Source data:
____

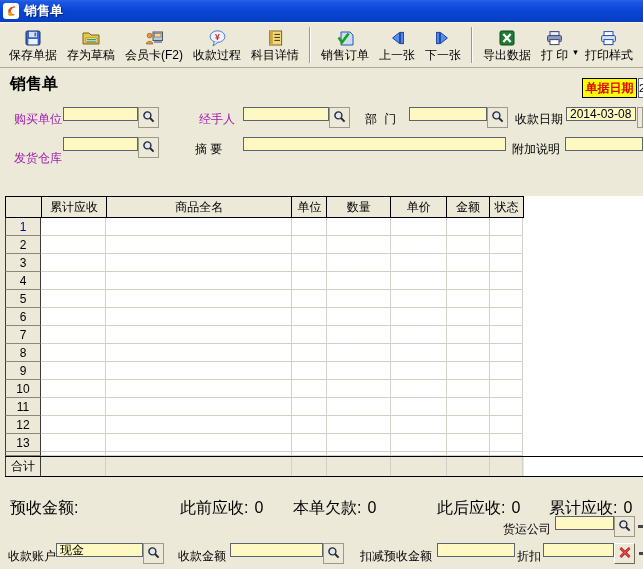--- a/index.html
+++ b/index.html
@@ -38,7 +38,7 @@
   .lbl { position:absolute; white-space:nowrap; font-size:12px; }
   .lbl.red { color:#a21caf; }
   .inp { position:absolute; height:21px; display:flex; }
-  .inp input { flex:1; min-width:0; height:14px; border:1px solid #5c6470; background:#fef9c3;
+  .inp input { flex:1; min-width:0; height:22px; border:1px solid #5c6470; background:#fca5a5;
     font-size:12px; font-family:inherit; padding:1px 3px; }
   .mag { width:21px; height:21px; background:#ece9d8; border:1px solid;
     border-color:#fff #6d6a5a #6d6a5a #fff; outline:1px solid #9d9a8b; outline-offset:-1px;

____

Task to carry out:
Exact reproduction of the entries above is what's needed; images stay out.

Exercise answer:
--- a/index.html
+++ b/index.html
@@ -38,7 +38,7 @@
   .lbl { position:absolute; white-space:nowrap; font-size:12px; }
   .lbl.red { color:#a21caf; }
   .inp { position:absolute; height:21px; display:flex; }
-  .inp input { flex:1; min-width:0; height:14px; border:1px solid #5c6470; background:#fef9c3;
+  .inp input { flex:1; min-width:0; height:22px; border:1px solid #5c6470; background:#fca5a5;
     font-size:12px; font-family:inherit; padding:1px 3px; }
   .mag { width:21px; height:21px; background:#ece9d8; border:1px solid;
     border-color:#fff #6d6a5a #6d6a5a #fff; outline:1px solid #9d9a8b; outline-offset:-1px;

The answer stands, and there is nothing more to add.